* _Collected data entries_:
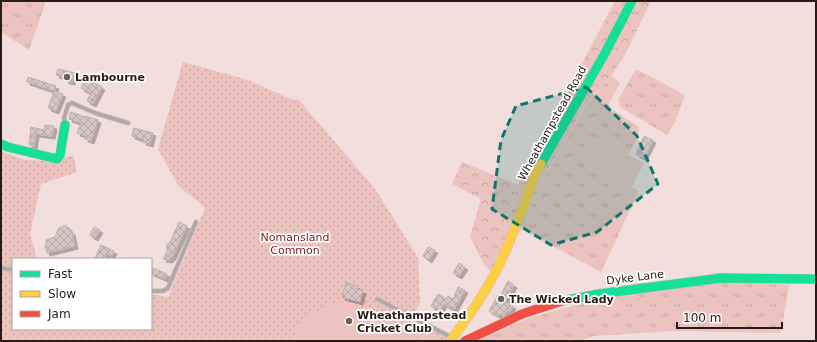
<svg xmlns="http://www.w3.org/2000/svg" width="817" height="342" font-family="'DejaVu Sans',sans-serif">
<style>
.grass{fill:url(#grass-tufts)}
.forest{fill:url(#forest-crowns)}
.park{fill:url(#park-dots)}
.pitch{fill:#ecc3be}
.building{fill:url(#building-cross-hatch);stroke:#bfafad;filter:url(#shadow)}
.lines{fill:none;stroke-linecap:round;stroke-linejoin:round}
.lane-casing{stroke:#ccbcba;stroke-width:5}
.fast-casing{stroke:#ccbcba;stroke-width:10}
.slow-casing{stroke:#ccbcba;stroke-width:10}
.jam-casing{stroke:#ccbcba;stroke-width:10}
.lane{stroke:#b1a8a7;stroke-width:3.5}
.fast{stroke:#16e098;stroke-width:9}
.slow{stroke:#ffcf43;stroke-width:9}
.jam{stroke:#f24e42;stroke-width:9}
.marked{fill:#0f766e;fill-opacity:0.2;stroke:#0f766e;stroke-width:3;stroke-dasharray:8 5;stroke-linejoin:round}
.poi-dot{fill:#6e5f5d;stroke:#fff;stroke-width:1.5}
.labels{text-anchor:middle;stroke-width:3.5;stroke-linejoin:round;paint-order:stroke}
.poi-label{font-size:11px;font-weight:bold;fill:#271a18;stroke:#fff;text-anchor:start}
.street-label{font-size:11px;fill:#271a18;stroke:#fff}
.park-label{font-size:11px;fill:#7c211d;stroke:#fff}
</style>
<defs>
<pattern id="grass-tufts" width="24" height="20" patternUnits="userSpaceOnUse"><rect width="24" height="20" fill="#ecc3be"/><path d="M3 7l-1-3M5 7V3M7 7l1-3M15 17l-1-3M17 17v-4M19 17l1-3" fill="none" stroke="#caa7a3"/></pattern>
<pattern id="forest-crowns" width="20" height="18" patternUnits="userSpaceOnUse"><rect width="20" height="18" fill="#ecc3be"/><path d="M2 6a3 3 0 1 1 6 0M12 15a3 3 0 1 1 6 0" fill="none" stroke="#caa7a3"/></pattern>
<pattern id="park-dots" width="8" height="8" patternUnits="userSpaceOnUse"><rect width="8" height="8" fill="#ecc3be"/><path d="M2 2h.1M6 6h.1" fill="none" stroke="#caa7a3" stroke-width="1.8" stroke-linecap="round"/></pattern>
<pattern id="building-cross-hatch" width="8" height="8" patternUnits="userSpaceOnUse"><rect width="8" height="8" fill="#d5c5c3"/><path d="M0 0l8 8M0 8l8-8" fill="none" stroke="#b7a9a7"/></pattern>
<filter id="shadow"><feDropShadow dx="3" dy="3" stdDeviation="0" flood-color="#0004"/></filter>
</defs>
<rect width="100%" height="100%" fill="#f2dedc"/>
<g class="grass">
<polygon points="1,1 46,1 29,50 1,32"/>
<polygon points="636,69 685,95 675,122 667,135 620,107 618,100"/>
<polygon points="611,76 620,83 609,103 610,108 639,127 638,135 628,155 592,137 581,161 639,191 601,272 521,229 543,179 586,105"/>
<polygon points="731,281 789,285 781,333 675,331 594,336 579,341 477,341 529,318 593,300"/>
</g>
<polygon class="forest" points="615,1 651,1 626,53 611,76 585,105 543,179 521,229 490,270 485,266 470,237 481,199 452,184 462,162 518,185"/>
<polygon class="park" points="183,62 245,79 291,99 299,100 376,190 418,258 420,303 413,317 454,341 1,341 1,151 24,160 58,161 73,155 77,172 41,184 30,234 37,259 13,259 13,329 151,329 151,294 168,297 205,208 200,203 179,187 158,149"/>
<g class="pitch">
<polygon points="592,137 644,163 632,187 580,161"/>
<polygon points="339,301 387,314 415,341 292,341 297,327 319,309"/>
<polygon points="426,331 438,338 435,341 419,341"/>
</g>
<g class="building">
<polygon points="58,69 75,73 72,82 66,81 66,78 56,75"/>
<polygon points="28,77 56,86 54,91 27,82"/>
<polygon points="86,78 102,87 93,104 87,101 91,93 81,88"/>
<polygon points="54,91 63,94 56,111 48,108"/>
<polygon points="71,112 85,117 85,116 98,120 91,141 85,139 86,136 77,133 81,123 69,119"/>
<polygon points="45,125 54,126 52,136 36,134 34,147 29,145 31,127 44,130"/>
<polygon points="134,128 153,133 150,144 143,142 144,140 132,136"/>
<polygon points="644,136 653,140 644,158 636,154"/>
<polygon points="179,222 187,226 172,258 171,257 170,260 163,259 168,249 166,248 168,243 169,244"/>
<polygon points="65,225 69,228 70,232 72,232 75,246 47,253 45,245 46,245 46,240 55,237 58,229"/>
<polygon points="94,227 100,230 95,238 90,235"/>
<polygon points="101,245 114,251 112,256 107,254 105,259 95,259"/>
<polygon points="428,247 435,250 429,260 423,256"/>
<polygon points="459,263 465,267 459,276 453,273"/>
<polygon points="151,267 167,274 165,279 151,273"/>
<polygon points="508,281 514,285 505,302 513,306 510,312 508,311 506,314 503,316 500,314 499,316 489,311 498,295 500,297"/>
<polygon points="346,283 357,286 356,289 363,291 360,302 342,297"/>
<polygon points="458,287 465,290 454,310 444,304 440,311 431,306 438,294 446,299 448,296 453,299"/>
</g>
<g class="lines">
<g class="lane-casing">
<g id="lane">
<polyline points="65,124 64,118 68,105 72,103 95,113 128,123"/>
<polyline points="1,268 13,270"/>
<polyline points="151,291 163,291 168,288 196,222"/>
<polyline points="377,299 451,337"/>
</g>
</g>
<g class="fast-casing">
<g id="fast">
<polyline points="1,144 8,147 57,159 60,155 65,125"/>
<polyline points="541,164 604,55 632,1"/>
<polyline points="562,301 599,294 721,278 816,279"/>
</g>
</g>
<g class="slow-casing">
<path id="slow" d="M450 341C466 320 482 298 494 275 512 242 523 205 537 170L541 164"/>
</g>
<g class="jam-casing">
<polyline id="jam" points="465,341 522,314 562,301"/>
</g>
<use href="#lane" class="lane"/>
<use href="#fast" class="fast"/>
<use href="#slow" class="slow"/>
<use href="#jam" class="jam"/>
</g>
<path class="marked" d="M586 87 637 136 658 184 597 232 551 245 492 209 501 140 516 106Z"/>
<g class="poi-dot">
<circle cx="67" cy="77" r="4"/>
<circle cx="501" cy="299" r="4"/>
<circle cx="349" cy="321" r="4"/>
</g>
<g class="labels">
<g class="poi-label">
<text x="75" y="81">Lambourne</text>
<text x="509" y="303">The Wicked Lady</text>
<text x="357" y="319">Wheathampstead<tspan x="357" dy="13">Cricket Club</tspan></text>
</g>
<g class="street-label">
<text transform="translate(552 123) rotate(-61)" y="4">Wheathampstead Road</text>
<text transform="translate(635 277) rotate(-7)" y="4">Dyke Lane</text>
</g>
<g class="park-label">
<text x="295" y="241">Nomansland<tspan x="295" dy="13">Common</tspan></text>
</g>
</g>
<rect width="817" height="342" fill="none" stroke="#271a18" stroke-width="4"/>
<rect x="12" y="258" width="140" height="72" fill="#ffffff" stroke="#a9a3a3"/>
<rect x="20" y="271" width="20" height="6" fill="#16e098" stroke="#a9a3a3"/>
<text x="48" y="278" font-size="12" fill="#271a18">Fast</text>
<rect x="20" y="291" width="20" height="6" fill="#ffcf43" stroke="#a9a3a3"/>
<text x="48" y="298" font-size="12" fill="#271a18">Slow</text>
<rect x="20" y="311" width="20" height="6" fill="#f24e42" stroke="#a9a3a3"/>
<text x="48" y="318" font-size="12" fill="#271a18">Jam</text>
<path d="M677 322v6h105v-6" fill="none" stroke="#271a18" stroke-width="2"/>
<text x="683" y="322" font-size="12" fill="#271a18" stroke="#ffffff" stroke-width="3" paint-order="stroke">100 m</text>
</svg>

* _WORK TASK_: Each line above that contains the word "lines" should be copied.

* _RESULT OF THE TASK_:
.lines{fill:none;stroke-linecap:round;stroke-linejoin:round}
<g class="lines">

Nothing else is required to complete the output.